— EXTRAIT DU DOCUMENT —
'''

Deuxième jour du procès en appel de l’assassinat de Djamel Bensmaïl Haine, racisme et barbarie

Des accusés dans l’affaire de l’assassinat du jeune Djamel Bensmaïl ont déclaré, hier, lors de leur audition, qu’ils étaient présents sur la scène de crime, après avoir été sollicités par la police pour lui venir en aide face à une foule en furie.

Le procureur près le tribunal criminel de Dar El Beida a fait remarquer que «les accusés sont revenus sur leurs déclarations devant le juge d’instruction en présence de leurs avocats et tentent aujourd’hui de nier toute participation à ces actes» avant de lancer à leur adresse : «Vous déclarez que vous étiez sur le lieu du crime pour offrir votre aide à la victime Djamel Bensmail, mais personne d’entre vous n’a essayé de le secourir ou de le sauver. Au contraire, le résultat est la mort du jeune d’une manière horrible.»

'''

— Données de correspondance de points clés —
'''

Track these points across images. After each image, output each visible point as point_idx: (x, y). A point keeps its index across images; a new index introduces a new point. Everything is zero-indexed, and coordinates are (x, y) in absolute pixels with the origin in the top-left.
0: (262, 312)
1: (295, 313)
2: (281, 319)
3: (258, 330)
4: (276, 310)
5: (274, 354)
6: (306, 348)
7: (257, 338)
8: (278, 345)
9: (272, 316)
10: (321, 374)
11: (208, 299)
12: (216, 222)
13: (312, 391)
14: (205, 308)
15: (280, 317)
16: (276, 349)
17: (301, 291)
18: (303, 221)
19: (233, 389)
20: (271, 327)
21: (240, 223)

'''
'''

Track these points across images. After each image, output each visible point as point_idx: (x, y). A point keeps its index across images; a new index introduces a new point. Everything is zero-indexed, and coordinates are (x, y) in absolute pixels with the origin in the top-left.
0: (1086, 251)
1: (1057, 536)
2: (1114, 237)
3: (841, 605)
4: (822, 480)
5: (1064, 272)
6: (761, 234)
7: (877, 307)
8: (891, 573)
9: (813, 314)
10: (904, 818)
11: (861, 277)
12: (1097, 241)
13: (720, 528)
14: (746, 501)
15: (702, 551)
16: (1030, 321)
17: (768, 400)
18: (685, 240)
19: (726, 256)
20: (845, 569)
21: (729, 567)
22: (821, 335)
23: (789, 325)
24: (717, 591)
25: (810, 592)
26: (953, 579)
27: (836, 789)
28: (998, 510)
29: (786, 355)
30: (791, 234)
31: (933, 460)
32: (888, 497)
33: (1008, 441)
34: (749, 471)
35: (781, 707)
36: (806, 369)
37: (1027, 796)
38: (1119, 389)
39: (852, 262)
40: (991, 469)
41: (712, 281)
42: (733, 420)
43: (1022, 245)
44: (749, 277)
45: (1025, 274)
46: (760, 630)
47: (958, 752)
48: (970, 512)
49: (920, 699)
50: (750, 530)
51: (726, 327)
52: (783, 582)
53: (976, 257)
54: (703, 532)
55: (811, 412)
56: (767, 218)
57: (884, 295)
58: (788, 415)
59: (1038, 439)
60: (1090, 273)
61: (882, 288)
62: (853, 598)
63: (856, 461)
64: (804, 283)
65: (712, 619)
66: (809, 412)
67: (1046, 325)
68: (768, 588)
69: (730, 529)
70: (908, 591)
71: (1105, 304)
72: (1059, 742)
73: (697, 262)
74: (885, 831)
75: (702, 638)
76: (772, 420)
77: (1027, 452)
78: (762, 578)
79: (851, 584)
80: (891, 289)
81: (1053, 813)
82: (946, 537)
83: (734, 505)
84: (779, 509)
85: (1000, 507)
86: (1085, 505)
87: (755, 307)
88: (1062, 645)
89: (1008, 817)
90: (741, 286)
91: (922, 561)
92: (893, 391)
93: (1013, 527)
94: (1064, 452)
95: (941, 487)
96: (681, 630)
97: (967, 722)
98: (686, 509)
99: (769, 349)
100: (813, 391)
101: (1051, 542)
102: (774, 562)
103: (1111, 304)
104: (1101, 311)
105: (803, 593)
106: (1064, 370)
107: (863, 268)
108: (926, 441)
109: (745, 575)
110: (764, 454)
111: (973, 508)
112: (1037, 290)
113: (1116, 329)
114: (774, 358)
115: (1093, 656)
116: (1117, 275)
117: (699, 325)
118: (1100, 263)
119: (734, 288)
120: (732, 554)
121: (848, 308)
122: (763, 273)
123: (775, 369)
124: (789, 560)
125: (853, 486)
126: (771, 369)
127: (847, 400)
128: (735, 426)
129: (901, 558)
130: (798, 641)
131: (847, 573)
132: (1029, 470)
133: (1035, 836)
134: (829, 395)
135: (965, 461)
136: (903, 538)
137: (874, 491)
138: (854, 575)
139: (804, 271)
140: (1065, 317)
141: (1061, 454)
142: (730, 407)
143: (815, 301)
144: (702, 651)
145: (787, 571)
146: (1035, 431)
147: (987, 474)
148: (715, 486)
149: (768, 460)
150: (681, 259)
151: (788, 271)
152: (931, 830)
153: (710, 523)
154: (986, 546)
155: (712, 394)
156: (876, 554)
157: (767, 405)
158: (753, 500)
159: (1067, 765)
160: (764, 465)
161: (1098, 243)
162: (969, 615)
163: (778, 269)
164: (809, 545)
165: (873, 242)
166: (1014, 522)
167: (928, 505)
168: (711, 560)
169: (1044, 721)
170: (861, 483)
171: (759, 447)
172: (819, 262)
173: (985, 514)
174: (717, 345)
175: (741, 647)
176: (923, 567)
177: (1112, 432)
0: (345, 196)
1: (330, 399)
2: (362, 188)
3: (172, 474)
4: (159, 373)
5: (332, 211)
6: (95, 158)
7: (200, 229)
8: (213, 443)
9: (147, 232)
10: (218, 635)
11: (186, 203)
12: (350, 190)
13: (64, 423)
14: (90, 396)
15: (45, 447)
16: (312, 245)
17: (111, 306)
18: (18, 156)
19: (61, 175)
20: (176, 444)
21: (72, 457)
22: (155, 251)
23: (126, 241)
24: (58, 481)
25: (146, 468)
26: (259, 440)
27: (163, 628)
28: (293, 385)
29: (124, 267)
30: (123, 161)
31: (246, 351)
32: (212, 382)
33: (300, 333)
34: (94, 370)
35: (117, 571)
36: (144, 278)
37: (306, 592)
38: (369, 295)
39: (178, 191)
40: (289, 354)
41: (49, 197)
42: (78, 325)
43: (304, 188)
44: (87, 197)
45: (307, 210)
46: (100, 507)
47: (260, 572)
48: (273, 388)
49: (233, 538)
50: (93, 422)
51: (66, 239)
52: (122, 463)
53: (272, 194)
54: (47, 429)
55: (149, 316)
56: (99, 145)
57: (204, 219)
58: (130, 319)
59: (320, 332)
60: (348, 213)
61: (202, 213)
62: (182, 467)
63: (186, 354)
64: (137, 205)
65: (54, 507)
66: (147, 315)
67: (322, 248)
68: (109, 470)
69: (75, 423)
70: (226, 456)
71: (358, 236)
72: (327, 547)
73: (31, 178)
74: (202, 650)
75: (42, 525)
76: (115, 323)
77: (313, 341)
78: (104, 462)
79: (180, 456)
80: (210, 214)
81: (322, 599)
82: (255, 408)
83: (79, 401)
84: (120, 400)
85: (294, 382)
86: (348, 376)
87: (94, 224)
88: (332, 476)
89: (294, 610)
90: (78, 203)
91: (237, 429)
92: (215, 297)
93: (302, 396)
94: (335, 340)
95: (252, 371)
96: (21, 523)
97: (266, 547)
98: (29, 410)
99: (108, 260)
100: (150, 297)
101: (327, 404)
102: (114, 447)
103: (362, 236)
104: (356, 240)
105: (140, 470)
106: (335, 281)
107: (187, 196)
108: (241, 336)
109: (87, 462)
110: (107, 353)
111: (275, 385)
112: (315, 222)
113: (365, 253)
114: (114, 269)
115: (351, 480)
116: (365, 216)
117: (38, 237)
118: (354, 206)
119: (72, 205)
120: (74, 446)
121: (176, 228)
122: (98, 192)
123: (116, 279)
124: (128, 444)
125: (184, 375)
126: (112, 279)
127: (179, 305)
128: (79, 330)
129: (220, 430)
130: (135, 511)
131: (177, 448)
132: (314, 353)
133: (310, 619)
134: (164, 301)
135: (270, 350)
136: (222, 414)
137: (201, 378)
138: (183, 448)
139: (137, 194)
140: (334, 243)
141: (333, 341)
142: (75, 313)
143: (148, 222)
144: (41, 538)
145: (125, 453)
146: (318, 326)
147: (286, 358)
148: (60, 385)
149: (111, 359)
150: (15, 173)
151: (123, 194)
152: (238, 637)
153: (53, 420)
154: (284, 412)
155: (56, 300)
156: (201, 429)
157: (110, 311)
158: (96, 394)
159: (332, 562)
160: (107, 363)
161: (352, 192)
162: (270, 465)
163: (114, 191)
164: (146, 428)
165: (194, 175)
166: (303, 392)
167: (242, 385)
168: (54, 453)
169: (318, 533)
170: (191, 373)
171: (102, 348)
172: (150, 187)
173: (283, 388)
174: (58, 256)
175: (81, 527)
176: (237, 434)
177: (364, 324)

'''

— PARTIES DE L'EXERCICE —
• a. Résumez en deux phrases le texte sur le procès en appel de l'assassinat de Djamel Bensmaïl.
• b. Poursuivez le texte sur le procès en appel de l'assassinat de Djamel Bensmaïl après sa dernière phrase.
Le matériel fourni est indépendant du texte.

— RÉPONSES ATTENDUES —
• a. Au deuxième jour du procès en appel, des accusés ont affirmé s'être trouvés sur la scène du crime parce que la police leur avait demandé d'aider Djamel Bensmaïl face à une foule en furie. Le procureur a souligné qu'ils étaient revenus sur les déclarations faites devant le juge d'instruction, et il leur a objecté qu'aucun d'eux n'avait tenté de secourir la victime, morte d'une manière horrible.

• b.
Pour sa part, la présidente de l’audience a précisé que «si un ou deux des accusés qui prétendent vouloir secourir la victime l’avaient fait réellement, s’il y avait des sages parmi vous, nous ne serions pas arrivés à un crime horrible».
Les accusés qui se sont succédé hier à la barre en ce deuxième jour du procès en appel ont adopté une nouvelle stratégie de défense. Ils sont revenus sur leurs déclarations, même si, dans plusieurs cas, ils ont été confrontés à des images vidéos qui seront diffusées à la clôture des auditions.
La juge appelle Yazid Y. qui a rejeté toutes les charges retenues contre lui. «J’étais à l’intérieur du commissariat pour secourir un policier qui s’était évanoui. Je lui avais donné de l’eau et je l’ai secouru. J’ai vu la victime allongée par terre…».
Il est interrompu par la juge : «Comment tu as vu la victime à l’extérieur alors que tu étais à l’intérieur du commissariat? La vidéo t’a montré en train de piétiner la victime.»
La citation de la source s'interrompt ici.